(Records excerpted from a collection)
......
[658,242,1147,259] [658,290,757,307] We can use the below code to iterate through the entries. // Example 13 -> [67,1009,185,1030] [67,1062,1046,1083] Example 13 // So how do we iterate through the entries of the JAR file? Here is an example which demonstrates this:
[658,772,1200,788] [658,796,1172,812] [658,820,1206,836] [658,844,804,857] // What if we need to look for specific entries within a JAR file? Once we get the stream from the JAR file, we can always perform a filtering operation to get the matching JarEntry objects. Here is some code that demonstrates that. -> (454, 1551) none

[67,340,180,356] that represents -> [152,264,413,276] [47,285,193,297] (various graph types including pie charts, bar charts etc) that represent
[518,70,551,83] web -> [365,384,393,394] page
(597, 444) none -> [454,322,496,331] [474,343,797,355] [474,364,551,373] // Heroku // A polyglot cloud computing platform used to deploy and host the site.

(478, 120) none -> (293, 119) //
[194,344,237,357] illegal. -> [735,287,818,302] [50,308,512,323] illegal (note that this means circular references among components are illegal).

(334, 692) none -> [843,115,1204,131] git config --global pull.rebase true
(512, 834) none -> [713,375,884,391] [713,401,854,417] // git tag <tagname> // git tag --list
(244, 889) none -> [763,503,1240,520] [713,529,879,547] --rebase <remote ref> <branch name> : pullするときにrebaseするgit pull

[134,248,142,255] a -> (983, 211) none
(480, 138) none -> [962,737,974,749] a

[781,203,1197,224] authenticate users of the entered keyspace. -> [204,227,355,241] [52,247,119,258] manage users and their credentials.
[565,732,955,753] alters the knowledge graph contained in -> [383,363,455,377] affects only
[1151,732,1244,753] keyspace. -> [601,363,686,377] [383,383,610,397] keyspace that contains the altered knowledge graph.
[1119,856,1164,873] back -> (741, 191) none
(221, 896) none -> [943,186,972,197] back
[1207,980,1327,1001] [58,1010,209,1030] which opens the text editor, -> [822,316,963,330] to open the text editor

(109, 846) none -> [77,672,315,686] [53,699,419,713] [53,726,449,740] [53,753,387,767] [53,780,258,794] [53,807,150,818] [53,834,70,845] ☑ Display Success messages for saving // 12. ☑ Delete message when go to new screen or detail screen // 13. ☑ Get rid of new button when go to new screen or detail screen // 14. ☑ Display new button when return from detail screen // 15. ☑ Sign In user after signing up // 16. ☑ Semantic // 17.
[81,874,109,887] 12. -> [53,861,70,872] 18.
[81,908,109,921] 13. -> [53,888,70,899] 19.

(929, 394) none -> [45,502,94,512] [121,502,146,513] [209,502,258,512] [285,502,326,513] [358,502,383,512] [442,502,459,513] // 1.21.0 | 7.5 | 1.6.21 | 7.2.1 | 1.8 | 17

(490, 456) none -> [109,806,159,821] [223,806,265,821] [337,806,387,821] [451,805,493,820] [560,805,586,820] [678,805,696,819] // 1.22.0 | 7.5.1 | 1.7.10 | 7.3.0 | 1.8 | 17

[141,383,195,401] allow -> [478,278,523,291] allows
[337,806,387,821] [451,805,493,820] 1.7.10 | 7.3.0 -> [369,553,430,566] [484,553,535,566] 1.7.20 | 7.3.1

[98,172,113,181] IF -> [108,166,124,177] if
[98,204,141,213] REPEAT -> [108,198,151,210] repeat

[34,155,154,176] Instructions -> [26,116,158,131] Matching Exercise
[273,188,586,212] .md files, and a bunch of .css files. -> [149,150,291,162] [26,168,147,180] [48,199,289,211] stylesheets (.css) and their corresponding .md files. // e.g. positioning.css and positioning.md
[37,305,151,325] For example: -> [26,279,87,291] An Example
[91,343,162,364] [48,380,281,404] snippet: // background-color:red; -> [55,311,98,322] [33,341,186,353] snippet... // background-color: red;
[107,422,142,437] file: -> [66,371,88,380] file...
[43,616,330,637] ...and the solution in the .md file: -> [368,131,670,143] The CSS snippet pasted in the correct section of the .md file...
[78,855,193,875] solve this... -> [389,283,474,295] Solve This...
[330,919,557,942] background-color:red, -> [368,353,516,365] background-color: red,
......
In the records above, collect each line with "example".

**Exercise answer**
[658,242,1147,259] [658,290,757,307] We can use the below code to iterate through the entries. // Example 13 -> [67,1009,185,1030] [67,1062,1046,1083] Example 13 // So how do we iterate through the entries of the JAR file? Here is an example which demonstrates this:
[37,305,151,325] For example: -> [26,279,87,291] An Example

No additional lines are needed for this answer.